In The 10,000 Year Explosion, which he co-authored with Gregory Cochran, Harpending suggests a common belief that human genetic adaptation stopped 40,000 years ago is incorrect and that humans evolved increasingly rapidly in response to the new challenges presented by agriculture and civilization. The result was accelerating evolution which has varied according to new niches or environments that particular populations inhabit.
The final chapter of The 10,000 Year Explosion expands on their paper from the Journal of Biosocial Science on the issue of Ashkenazi Jewish intelligence. Harpending and Cochran argue the cause of the claim of Ashkenazim having higher mean verbal and mathematical intelligence than other ethnic groups is due to the historically isolated population of Jews in Europe.
Harpending and Cochran's book The 10,000 Year Explosion was reviewed in many several academic journals, including the American Journal of Human Biology, Evolutionary Psychology, Evolution and Human Behavior, Explorations in Anthropology, and the Journal of Anthropological Research. Reviews by Milford H. Wolpoff, Gregory Gorelik and Todd K. Shackelford, and Edward Hagen all praised the book as creative and insightful, and argue that it presents a valuable contribution to our understanding of human evolution. However, these reviewers criticized some of the book's hypotheses as not adequately supported. A pair of negative reviews by Cadell Last and Keith Hunley criticized the book for its regarding race as a biological category and for presenting an overly simplistic view of the influence of genetics on human behavioral variation.

Views on race

The Southern Poverty Law Center has documented Harpending's works and statements on race, noting his association with white supremacist groups and referring to his work as an attempt to perpetuate scientific racism. The SPLC notes he attributed stereotypes of different human populations to genetic differences, often saying that Africans, Papua New Guineans, and "Baltimore" possess the same genetic temperamental predispositions which he said are characterized by "violence, laziness, and a preference for 'mating instead of parenting'", while Europeans and northern Asians "have evolved higher intelligence and 'tend to be more disciplined than people who take life for granted'"; that he favored mass deportation of illegal immigrants from the United States using FEMA camps as part of the process and did not believe that more money should be spent on education in the United States because he thought the race-based disparities are based on genetics rather than disparities in funding; that he gave conferences at what the SPLC designates as white supremacist groups; and that he supported eugenics, crediting it in the form of the death penalty for the "genetic pacification" of the western European population.

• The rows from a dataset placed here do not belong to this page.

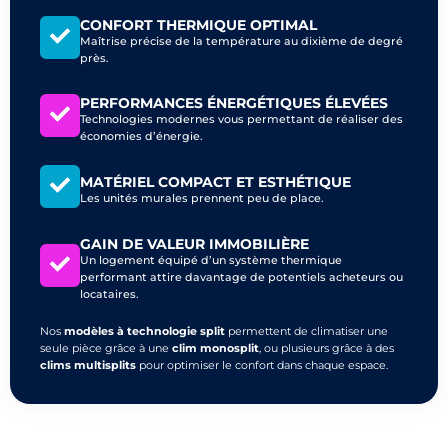
CONFORT THERMIQUE OPTIMAL
Maîtrise précise de la température au dixième de degré
près.
PERFORMANCES ÉNERGÉTIQUES ÉLEVÉES
Technologies modernes vous permettant de réaliser des
économies d’énergie.
MATÉRIEL COMPACT ET ESTHÉTIQUE
Les unités murales prennent peu de place.
GAIN DE VALEUR IMMOBILIÈRE
Un logement équipé d’un système thermique
performant attire davantage de potentiels acheteurs ou
locataires.
Nos
modèles à technologie split
permettent de climatiser une
seule pièce grâce à une
clim monosplit
, ou plusieurs grâce à des
clims multisplits
pour optimiser le confort dans chaque espace.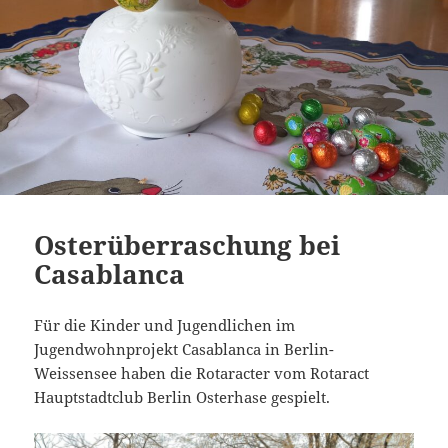
Osterüberraschung bei
Casablanca
Für die Kinder und Jugendlichen im
Jugendwohnprojekt Casablanca in Berlin-
Weissensee haben die Rotaracter vom Rotaract
Hauptstadtclub Berlin Osterhase gespielt.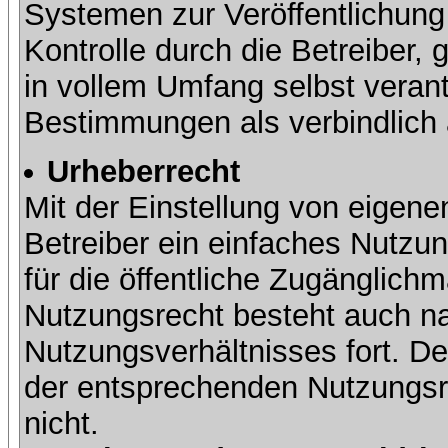
Systemen zur Veröffentlichung 
Kontrolle durch die Betreiber, g
in vollem Umfang selbst verant
Bestimmungen als verbindlich 
Urheberrecht
Mit der Einstellung von eigene
Betreiber ein einfaches Nutzun
für die öffentliche Zugänglic
Nutzungsrecht besteht auch 
Nutzungsverhältnisses fort. Der
der entsprechenden Nutzungsre
nicht.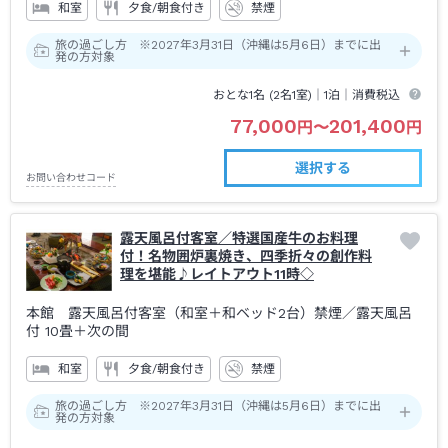
和室
夕食/朝食付き
禁煙
旅の過ごし方 ※2027年3月31日（沖縄は5月6日）までに出
発の方対象
おとな1名 (
2
名1室)｜
1泊
｜消費税込
77,000
201,400
円
〜
円
選択する
お問い合わせコード
露天風呂付客室／特選国産牛のお料理
付！名物囲炉裏焼き、四季折々の創作料
理を堪能♪レイトアウト11時◇
本館 露天風呂付客室（和室＋和ベッド2台）禁煙
／露天風呂
付
10畳＋次の間
和室
夕食/朝食付き
禁煙
旅の過ごし方 ※2027年3月31日（沖縄は5月6日）までに出
発の方対象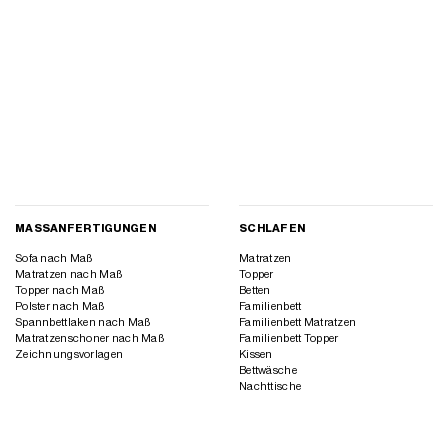
MASSANFERTIGUNGEN
SCHLAFEN
Sofa nach Maß
Matratzen
Matratzen nach Maß
Topper
Topper nach Maß
Betten
Polster nach Maß
Familienbett
Spannbettlaken nach Maß
Familienbett Matratzen
Matratzenschoner nach Maß
Familienbett Topper
Zeichnungsvorlagen
Kissen
Bettwäsche
Nachttische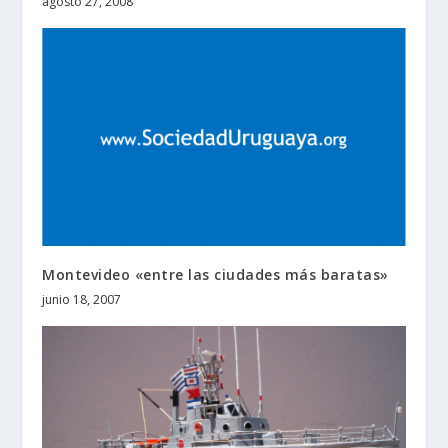
agosto 27, 2008
Montevideo «entre las ciudades más baratas»
junio 18, 2007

Harpending once stated that people of sub-Saharan ancestry do not have the same genetic propensity for "hard work" as Eurasians do. According to geneticist David Reich, "there is simply no scientific evidence to support this statement."
Harpending denied being a racist. During a talk on race and intelligence at the H.L. Mencken Club, a white nationalist conference founded by Paul Gottfried and Richard Spencer, he said that "somebody'll call you a racist, but that's the way the world is". In a 2012 blog post, he wrote "if is nearly pan-African then perhaps some of it came to the New World", with the result being that "talkers from the American Black population come out with similar theories of vague and invisible forces that are oppressing people, like 'institutional racism' and 'white privilege'".